*** Entries shown Section Begins ***
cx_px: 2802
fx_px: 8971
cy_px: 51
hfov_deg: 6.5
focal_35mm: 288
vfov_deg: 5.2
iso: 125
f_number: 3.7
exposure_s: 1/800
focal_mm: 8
*** Entries shown Section Ends ***
*** Entries shown Section Begins ***
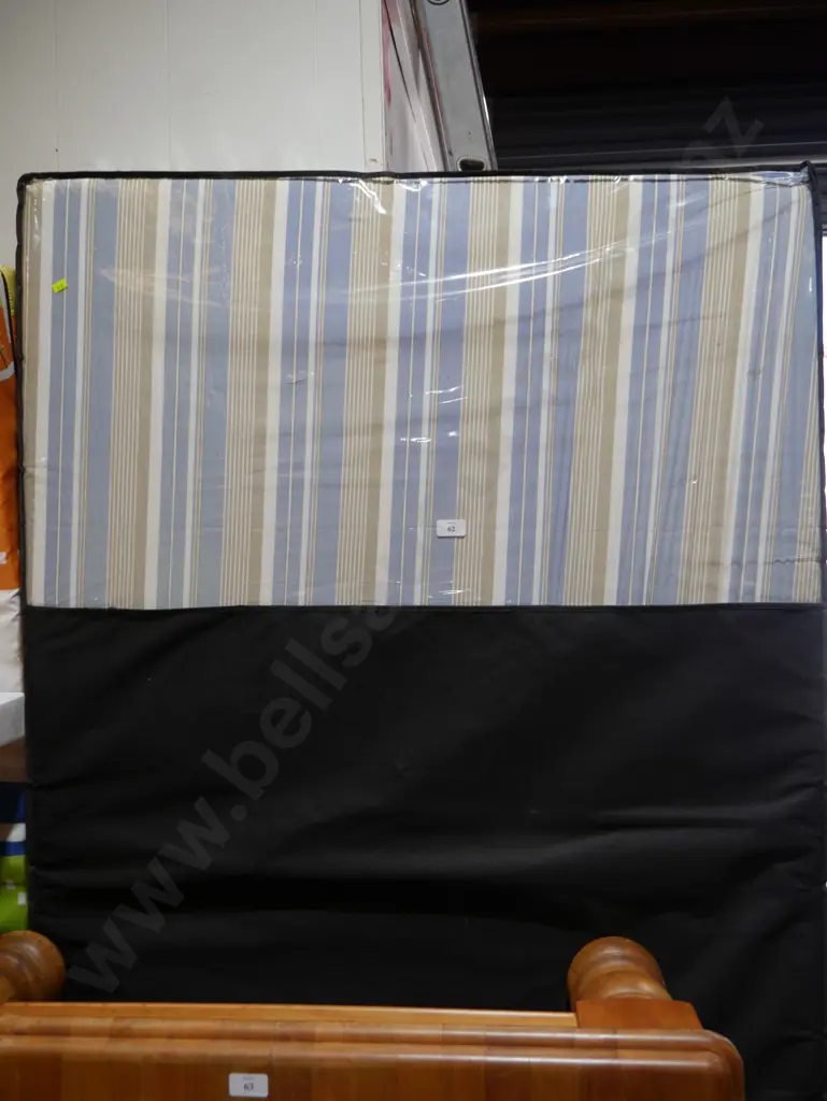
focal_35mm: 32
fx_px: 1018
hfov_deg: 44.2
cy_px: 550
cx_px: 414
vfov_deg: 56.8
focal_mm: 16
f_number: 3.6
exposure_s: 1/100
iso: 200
*** Entries shown Section Ends ***
▶ _What is needed_
Could you reproduce exactly the lines of the entries above, from the one with "cx_px: 2802" through the one with "focal_mm: 8", and nothing else?

▶ _Written answer_
cx_px: 2802
fx_px: 8971
cy_px: 51
hfov_deg: 6.5
focal_35mm: 288
vfov_deg: 5.2
iso: 125
f_number: 3.7
exposure_s: 1/800
focal_mm: 8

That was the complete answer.